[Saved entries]
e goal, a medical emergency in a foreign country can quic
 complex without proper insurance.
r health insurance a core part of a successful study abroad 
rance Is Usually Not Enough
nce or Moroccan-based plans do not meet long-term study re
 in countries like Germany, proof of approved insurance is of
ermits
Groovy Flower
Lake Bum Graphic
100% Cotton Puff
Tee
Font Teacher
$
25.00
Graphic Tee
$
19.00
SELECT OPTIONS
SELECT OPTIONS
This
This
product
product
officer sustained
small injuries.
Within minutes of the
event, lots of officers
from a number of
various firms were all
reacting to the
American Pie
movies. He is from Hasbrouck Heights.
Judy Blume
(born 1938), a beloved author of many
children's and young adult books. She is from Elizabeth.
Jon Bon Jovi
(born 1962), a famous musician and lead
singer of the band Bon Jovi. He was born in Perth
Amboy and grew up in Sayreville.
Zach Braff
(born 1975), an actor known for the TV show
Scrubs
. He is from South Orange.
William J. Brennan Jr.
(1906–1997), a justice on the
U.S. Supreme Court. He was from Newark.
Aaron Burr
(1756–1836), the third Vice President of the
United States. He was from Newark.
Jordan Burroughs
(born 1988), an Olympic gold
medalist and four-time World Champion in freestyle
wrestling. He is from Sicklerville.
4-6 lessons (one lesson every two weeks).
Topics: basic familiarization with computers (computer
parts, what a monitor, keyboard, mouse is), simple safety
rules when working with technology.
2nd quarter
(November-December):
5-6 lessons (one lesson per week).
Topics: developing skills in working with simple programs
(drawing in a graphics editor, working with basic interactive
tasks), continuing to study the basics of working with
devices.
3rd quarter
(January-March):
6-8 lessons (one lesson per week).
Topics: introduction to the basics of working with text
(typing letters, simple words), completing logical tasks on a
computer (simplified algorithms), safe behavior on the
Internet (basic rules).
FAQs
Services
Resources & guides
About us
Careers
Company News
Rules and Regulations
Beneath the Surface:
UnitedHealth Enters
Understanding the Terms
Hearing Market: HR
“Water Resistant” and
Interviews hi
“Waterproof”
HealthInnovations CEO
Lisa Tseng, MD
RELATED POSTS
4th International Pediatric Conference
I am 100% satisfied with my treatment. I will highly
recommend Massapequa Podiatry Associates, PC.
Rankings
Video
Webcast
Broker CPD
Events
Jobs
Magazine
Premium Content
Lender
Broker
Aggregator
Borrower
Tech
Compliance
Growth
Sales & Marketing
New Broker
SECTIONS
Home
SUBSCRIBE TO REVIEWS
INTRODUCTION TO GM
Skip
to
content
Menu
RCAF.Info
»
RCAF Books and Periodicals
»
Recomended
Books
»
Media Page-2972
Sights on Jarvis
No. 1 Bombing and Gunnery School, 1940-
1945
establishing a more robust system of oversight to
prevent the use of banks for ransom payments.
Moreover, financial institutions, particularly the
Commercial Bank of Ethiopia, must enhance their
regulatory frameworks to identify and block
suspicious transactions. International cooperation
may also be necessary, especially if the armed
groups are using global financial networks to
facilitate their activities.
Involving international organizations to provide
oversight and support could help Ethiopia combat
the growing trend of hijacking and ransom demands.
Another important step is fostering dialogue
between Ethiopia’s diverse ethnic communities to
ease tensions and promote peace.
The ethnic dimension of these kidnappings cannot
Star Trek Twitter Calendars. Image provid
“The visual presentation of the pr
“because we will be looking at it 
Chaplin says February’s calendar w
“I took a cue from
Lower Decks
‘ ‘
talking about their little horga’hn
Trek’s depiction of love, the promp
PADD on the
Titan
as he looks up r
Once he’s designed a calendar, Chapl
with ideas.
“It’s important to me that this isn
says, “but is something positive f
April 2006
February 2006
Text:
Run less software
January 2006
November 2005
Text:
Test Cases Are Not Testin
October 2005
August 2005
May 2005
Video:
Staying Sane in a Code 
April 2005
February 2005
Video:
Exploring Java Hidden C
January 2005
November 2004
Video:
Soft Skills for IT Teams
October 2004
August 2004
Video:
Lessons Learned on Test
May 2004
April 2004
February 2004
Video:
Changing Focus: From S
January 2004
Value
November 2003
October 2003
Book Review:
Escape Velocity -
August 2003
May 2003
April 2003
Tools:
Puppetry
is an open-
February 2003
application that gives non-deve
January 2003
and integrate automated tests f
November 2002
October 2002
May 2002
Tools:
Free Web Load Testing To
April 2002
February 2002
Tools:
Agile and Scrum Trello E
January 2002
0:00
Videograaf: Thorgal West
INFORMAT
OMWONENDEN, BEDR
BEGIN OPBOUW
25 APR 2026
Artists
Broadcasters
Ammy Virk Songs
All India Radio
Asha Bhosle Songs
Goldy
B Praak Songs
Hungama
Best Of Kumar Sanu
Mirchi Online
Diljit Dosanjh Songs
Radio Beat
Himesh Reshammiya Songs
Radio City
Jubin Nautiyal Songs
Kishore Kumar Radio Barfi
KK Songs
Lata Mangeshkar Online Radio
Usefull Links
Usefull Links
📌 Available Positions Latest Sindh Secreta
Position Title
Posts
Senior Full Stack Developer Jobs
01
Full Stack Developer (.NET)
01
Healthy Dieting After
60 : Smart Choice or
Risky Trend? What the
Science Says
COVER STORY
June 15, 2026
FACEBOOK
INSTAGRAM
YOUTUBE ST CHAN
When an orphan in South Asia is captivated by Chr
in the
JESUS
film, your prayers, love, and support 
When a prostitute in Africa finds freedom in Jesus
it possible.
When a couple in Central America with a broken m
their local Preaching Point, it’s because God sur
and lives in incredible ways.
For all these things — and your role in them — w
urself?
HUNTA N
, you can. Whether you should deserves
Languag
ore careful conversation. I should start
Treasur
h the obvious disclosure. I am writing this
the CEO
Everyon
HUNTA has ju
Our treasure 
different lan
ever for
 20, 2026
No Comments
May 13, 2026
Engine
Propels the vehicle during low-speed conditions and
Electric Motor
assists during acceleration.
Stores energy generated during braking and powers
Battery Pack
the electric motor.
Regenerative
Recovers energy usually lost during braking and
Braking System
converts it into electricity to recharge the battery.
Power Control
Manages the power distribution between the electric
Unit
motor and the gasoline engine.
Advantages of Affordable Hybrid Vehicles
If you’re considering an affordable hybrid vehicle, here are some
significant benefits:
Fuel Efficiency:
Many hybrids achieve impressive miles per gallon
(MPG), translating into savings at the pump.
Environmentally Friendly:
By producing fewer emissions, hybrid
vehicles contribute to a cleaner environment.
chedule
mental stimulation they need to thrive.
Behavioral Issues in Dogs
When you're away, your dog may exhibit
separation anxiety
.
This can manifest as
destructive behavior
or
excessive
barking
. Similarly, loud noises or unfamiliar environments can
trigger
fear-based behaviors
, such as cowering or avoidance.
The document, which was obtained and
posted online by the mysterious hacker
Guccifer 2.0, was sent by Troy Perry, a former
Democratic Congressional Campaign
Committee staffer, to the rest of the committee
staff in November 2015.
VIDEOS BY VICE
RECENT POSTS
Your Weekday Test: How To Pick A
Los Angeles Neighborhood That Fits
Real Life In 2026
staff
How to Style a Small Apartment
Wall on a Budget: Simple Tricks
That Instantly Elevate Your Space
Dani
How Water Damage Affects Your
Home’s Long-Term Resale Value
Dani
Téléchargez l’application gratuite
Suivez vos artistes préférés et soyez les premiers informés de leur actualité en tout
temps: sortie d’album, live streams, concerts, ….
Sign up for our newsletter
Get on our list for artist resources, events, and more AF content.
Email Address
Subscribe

■ TASK DETAILS: Extract each line of text from the data above and reproduce it verbatim, in the original order.

■ RESPONSE TO THIS TASK:
e goal, a medical emergency in a foreign country can quic
 complex without proper insurance.
r health insurance a core part of a successful study abroad 
rance Is Usually Not Enough
nce or Moroccan-based plans do not meet long-term study re
 in countries like Germany, proof of approved insurance is of
ermits
Groovy Flower
Lake Bum Graphic
100% Cotton Puff
Tee
Font Teacher
$
25.00
Graphic Tee
$
19.00
SELECT OPTIONS
SELECT OPTIONS
This
This
product
product
officer sustained
small injuries.
Within minutes of the
event, lots of officers
from a number of
various firms were all
reacting to the
American Pie
movies. He is from Hasbrouck Heights.
Judy Blume
(born 1938), a beloved author of many
children's and young adult books. She is from Elizabeth.
Jon Bon Jovi
(born 1962), a famous musician and lead
singer of the band Bon Jovi. He was born in Perth
Amboy and grew up in Sayreville.
Zach Braff
(born 1975), an actor known for the TV show
Scrubs
. He is from South Orange.
William J. Brennan Jr.
(1906–1997), a justice on the
U.S. Supreme Court. He was from Newark.
Aaron Burr
(1756–1836), the third Vice President of the
United States. He was from Newark.
Jordan Burroughs
(born 1988), an Olympic gold
medalist and four-time World Champion in freestyle
wrestling. He is from Sicklerville.
4-6 lessons (one lesson every two weeks).
Topics: basic familiarization with computers (computer
parts, what a monitor, keyboard, mouse is), simple safety
rules when working with technology.
2nd quarter
(November-December):
5-6 lessons (one lesson per week).
Topics: developing skills in working with simple programs
(drawing in a graphics editor, working with basic interactive
tasks), continuing to study the basics of working with
devices.
3rd quarter
(January-March):
6-8 lessons (one lesson per week).
Topics: introduction to the basics of working with text
(typing letters, simple words), completing logical tasks on a
computer (simplified algorithms), safe behavior on the
Internet (basic rules).
FAQs
Services
Resources & guides
About us
Careers
Company News
Rules and Regulations
Beneath the Surface:
UnitedHealth Enters
Understanding the Terms
Hearing Market: HR
“Water Resistant” and
Interviews hi
“Waterproof”
HealthInnovations CEO
Lisa Tseng, MD
RELATED POSTS
4th International Pediatric Conference
I am 100% satisfied with my treatment. I will highly
recommend Massapequa Podiatry Associates, PC.
Rankings
Video
Webcast
Broker CPD
Events
Jobs
Magazine
Premium Content
Lender
Broker
Aggregator
Borrower
Tech
Compliance
Growth
Sales & Marketing
New Broker
SECTIONS
Home
SUBSCRIBE TO REVIEWS
INTRODUCTION TO GM
Skip
to
content
Menu
RCAF.Info
»
RCAF Books and Periodicals
»
Recomended
Books
»
Media Page-2972
Sights on Jarvis
No. 1 Bombing and Gunnery School, 1940-
1945
establishing a more robust system of oversight to
prevent the use of banks for ransom payments.
Moreover, financial institutions, particularly the
Commercial Bank of Ethiopia, must enhance their
regulatory frameworks to identify and block
suspicious transactions. International cooperation
may also be necessary, especially if the armed
groups are using global financial networks to
facilitate their activities.
Involving international organizations to provide
oversight and support could help Ethiopia combat
the growing trend of hijacking and ransom demands.
Another important step is fostering dialogue
between Ethiopia’s diverse ethnic communities to
ease tensions and promote peace.
The ethnic dimension of these kidnappings cannot
Star Trek Twitter Calendars. Image provid
“The visual presentation of the pr
“because we will be looking at it 
Chaplin says February’s calendar w
“I took a cue from
Lower Decks
‘ ‘
talking about their little horga’hn
Trek’s depiction of love, the promp
PADD on the
Titan
as he looks up r
Once he’s designed a calendar, Chapl
with ideas.
“It’s important to me that this isn
says, “but is something positive f
April 2006
February 2006
Text:
Run less software
January 2006
November 2005
Text:
Test Cases Are Not Testin
October 2005
August 2005
May 2005
Video:
Staying Sane in a Code 
April 2005
February 2005
Video:
Exploring Java Hidden C
January 2005
November 2004
Video:
Soft Skills for IT Teams
October 2004
August 2004
Video:
Lessons Learned on Test
May 2004
April 2004
February 2004
Video:
Changing Focus: From S
January 2004
Value
November 2003
October 2003
Book Review:
Escape Velocity -
August 2003
May 2003
April 2003
Tools:
Puppetry
is an open-
February 2003
application that gives non-deve
January 2003
and integrate automated tests f
November 2002
October 2002
May 2002
Tools:
Free Web Load Testing To
April 2002
February 2002
Tools:
Agile and Scrum Trello E
January 2002
0:00
Videograaf: Thorgal West
INFORMAT
OMWONENDEN, BEDR
BEGIN OPBOUW
25 APR 2026
Artists
Broadcasters
Ammy Virk Songs
All India Radio
Asha Bhosle Songs
Goldy
B Praak Songs
Hungama
Best Of Kumar Sanu
Mirchi Online
Diljit Dosanjh Songs
Radio Beat
Himesh Reshammiya Songs
Radio City
Jubin Nautiyal Songs
Kishore Kumar Radio Barfi
KK Songs
Lata Mangeshkar Online Radio
Usefull Links
Usefull Links
📌 Available Positions Latest Sindh Secreta
Position Title
Posts
Senior Full Stack Developer Jobs
01
Full Stack Developer (.NET)
01
Healthy Dieting After
60 : Smart Choice or
Risky Trend? What the
Science Says
COVER STORY
June 15, 2026
FACEBOOK
INSTAGRAM
YOUTUBE ST CHAN
When an orphan in South Asia is captivated by Chr
in the
JESUS
film, your prayers, love, and support 
When a prostitute in Africa finds freedom in Jesus
it possible.
When a couple in Central America with a broken m
their local Preaching Point, it’s because God sur
and lives in incredible ways.
For all these things — and your role in them — w
urself?
HUNTA N
, you can. Whether you should deserves
Languag
ore careful conversation. I should start
Treasur
h the obvious disclosure. I am writing this
the CEO
Everyon
HUNTA has ju
Our treasure 
different lan
ever for
 20, 2026
No Comments
May 13, 2026
Engine
Propels the vehicle during low-speed conditions and
Electric Motor
assists during acceleration.
Stores energy generated during braking and powers
Battery Pack
the electric motor.
Regenerative
Recovers energy usually lost during braking and
Braking System
converts it into electricity to recharge the battery.
Power Control
Manages the power distribution between the electric
Unit
motor and the gasoline engine.
Advantages of Affordable Hybrid Vehicles
If you’re considering an affordable hybrid vehicle, here are some
significant benefits:
Fuel Efficiency:
Many hybrids achieve impressive miles per gallon
(MPG), translating into savings at the pump.
Environmentally Friendly:
By producing fewer emissions, hybrid
vehicles contribute to a cleaner environment.
chedule
mental stimulation they need to thrive.
Behavioral Issues in Dogs
When you're away, your dog may exhibit
separation anxiety
.
This can manifest as
destructive behavior
or
excessive
barking
. Similarly, loud noises or unfamiliar environments can
trigger
fear-based behaviors
, such as cowering or avoidance.
The document, which was obtained and
posted online by the mysterious hacker
Guccifer 2.0, was sent by Troy Perry, a former
Democratic Congressional Campaign
Committee staffer, to the rest of the committee
staff in November 2015.
VIDEOS BY VICE
RECENT POSTS
Your Weekday Test: How To Pick A
Los Angeles Neighborhood That Fits
Real Life In 2026
staff
How to Style a Small Apartment
Wall on a Budget: Simple Tricks
That Instantly Elevate Your Space
Dani
How Water Damage Affects Your
Home’s Long-Term Resale Value
Dani
Téléchargez l’application gratuite
Suivez vos artistes préférés et soyez les premiers informés de leur actualité en tout
temps: sortie d’album, live streams, concerts, ….
Sign up for our newsletter
Get on our list for artist resources, events, and more AF content.
Email Address
Subscribe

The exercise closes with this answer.